Точка радости (Ермакова) - страница 11

Для приступов внезапной страсти обремененные семьями физкультурник и музыкантша использовали номер любопытной и охочей до чужих романов мадам Марьяны (так ее звали в пансионате), сама же она отправлялась флиртовать, впрочем, пока безуспешно, с моряком Олегом Степанычем.

В шесть вечера утомленная хоровым пением и опустошительной радостью запретного слияния, Лиля садилась в новенькую «Хонду» Артема Иннокентьевича и уносилась прочь.

Сегодня дежурит усатый и улыбчивый Толик. Он всегда заигрывает со мной, причем, осознав тщетность своих мужских устремлений, превратил эти заигрыванья в необременительный утренне-вечерний ритуал, помогающий ему преодолевать сонливую потную скуку суточного бдения.

— О, Настена! Привет! Замуж-то за меня еще не надумала?

— Толь, но я же теперь не одна, — показываю глазами на свой живот.

— Ниче, пусть будет, мы еще одного родим!

— Давай только по очередности, ладно?

— Да не вопрос. Я подожду. Ох, Настена, ну, почему такие девчонки другим достаются, а?

— Да ты бы со мной, Толь, все равно не смог.

— Почему это?

— Ну, я лентяйка. Готовить не люблю…

— Ерунда! Ты знаешь, какой я плов варганю! Вот приедешь ко мне на дачу, я тебе забацаю. Приедешь?

— Не-а.

— Ну, вот, всегда так. А я-то надеялся…

— Ладно, Толь, пока! До вечера.

— Иди-иди к своим душевнобольным. Конечно, с ними интересней…

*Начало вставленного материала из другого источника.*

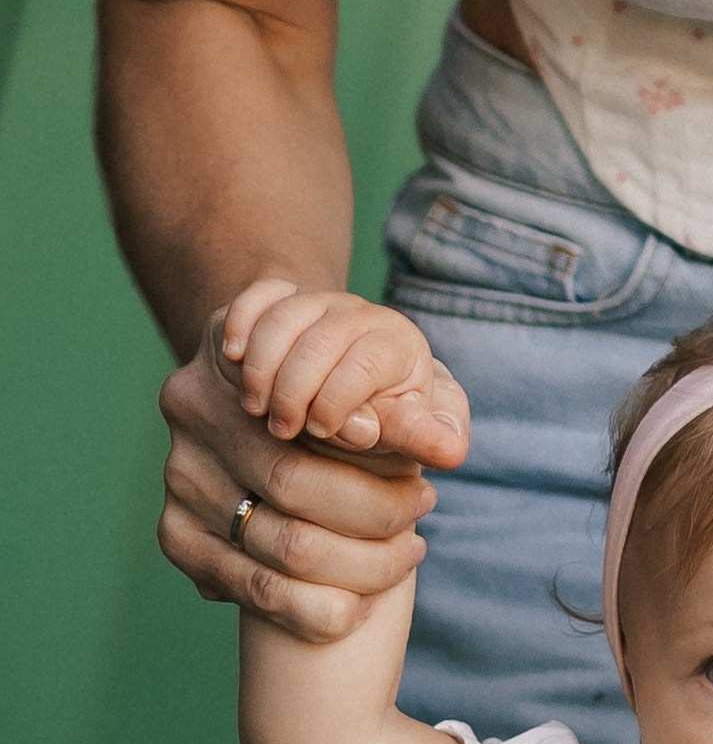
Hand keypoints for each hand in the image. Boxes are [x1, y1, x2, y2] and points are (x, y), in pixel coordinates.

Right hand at [157, 299, 469, 642]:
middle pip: (295, 484)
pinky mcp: (176, 534)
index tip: (425, 485)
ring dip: (361, 567)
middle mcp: (191, 407)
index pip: (310, 414)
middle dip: (376, 514)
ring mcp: (178, 473)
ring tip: (408, 553)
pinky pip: (252, 591)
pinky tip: (359, 608)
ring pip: (282, 547)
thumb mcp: (370, 371)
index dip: (374, 457)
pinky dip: (315, 611)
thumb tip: (448, 450)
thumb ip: (404, 410)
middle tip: (424, 514)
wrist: (271, 404)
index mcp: (230, 350)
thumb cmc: (333, 386)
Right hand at [221, 278, 463, 455]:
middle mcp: (363, 314)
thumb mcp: (403, 434)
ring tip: (256, 407)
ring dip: (262, 365)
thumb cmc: (382, 421)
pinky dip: (241, 321)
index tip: (321, 432)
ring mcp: (323, 301)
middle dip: (295, 389)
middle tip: (281, 430)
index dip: (338, 400)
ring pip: (285, 318)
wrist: (356, 391)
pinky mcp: (286, 296)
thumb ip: (416, 437)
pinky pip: (260, 293)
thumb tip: (449, 450)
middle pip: (320, 340)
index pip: (365, 363)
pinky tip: (231, 355)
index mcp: (401, 345)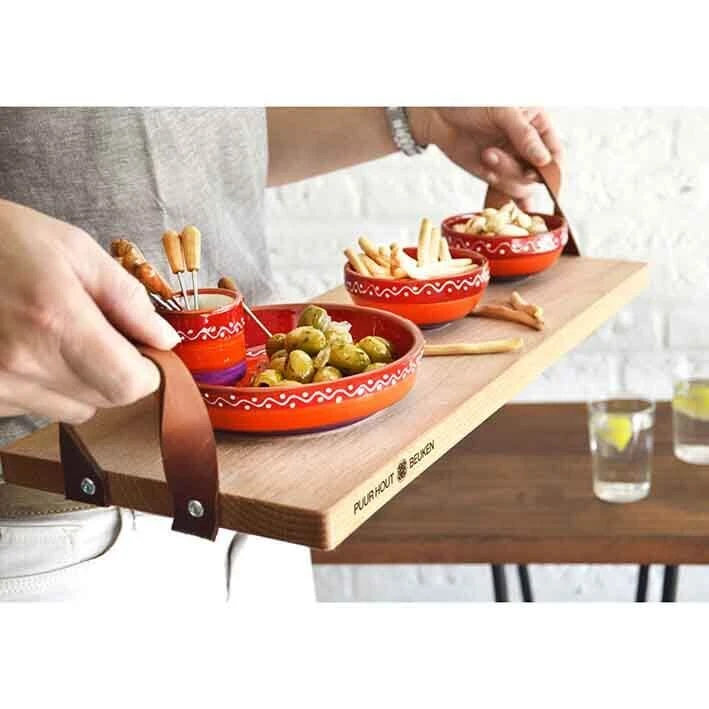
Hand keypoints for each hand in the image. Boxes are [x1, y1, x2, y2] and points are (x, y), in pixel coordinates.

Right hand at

В холле здороваюсь с уборщицей тетей Грушей и с местной сумасшедшей Антониной Андреевной, постоянно вяжущей бесконечные носки для несуществующих внуков от несуществующих детей. Она поднимает задумчивое тусклое лицо, показывает мне узор.

— Как вы думаете, Аллочке понравится?

Аллочка — одна из ее придуманных внучек. Есть еще Оленька и внук Костик.

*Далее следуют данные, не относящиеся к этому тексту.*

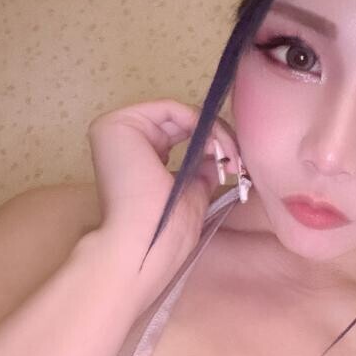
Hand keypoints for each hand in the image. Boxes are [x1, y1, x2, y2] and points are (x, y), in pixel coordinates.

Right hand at [86, 99, 238, 311]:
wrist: (143, 247)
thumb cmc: (165, 232)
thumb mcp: (192, 194)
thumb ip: (202, 171)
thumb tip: (220, 157)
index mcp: (135, 158)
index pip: (179, 137)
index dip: (212, 145)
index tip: (237, 164)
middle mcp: (123, 141)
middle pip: (181, 124)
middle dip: (217, 137)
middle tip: (239, 160)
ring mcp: (117, 130)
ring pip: (180, 115)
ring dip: (214, 132)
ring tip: (231, 157)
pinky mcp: (117, 123)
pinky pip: (171, 109)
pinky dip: (201, 124)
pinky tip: (216, 147)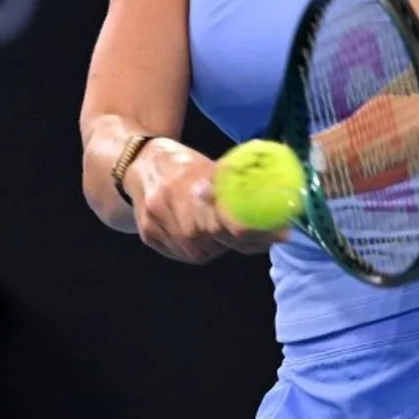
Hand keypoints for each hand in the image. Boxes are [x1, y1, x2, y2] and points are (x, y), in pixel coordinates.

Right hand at [125, 139, 287, 263]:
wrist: (136, 163)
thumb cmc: (182, 163)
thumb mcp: (209, 166)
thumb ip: (234, 183)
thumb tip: (277, 191)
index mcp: (187, 187)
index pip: (228, 222)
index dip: (257, 230)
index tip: (282, 232)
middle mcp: (170, 210)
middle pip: (218, 241)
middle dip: (249, 240)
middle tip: (276, 235)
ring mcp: (157, 226)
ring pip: (204, 253)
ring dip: (224, 245)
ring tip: (232, 228)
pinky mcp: (149, 237)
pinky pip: (186, 255)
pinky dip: (204, 248)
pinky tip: (208, 234)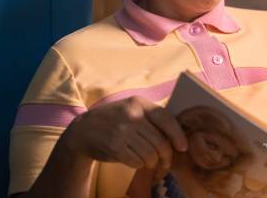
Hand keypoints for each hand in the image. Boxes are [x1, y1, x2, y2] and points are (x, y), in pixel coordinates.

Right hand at [61, 96, 187, 170]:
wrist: (83, 130)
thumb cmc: (114, 121)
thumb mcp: (131, 109)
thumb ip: (151, 117)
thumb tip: (178, 133)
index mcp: (139, 103)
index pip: (166, 119)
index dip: (177, 135)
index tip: (182, 147)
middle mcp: (131, 115)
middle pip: (160, 142)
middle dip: (166, 156)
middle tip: (165, 163)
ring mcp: (122, 131)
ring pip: (150, 154)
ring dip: (151, 162)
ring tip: (148, 161)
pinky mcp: (114, 146)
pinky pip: (136, 161)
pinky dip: (138, 164)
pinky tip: (135, 160)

— Конечно, я думаю — очень.

Больная улыбается и снова принимается за вязанье.

Был момент, когда с переходом ДЗО № 34 из рук государственных в частные решался вопрос о возможности дальнейшего пребывания старухи в этих стенах, однако объявился племянник, пожелавший жить в ее двухкомнатной квартире в центре Москвы и готовый за это оплачивать содержание больной. Тогда дирекция к тихому помешательству его тетушки отнеслась с пониманием, и в психбольницу ее решено было не отправлять.

Поднимаюсь на второй этаж, в свой кабинет. Стол, два кресла, одно мое, другое для посетителей. На стене одна из написанных мной маслом работ «Пионы в банке». Банка кривовата, лепестки неуклюже топорщатся в разные стороны — чувствуется неопытная рука, но старикам нравится, говорят — создается ощущение, будто цветы пахнут.

Из окна вид на кленовую аллею. Здесь два года назад я подобрала Хвоста. Непонятно, как он забрел сюда и притулился, облезлый, с обрубком вместо хвоста, на снегу под скамейкой. Несколько дней старухи носили ему остатки еды из столовой, принесли и подстилку — старое зимнее пальто. Но пес согреться не мог — смотрел на людей испуганными гноящимися глазами и непрерывно дрожал. Прослышав об оскверняющей парковую зону безродной псине, заведующая Ироида Евгеньевна приказала охранникам изгнать животное. Сердобольный Толик, вместо того чтобы выгнать собаку, пригрел ее на несколько дней в своей будке. Но убежище было явно ненадежным — Ироида могла нагрянуть в любой момент. Я посмотрела на переставшую наконец дрожать, настороженно дремлющую дворнягу. «Знаешь, — внезапно решилась, — давай я возьму». Когда вечером привезла ее домой, муж, брезгливо оглядев, поморщился: «Вот ты всегда так, постоянно совершаешь идиотские поступки. Ну, скажи, на кой черт она тебе?» «Это не она, а он. Я буду звать его Хвост», — сказала я. Хвоста муж не обижал, просто не обращал на него никакого внимания. Однако пес, в благодарность за обретенное наконец жилище, распространял свою любовь на всех: когда Саша приходил домой, он так же, как мне, лизал ему руки.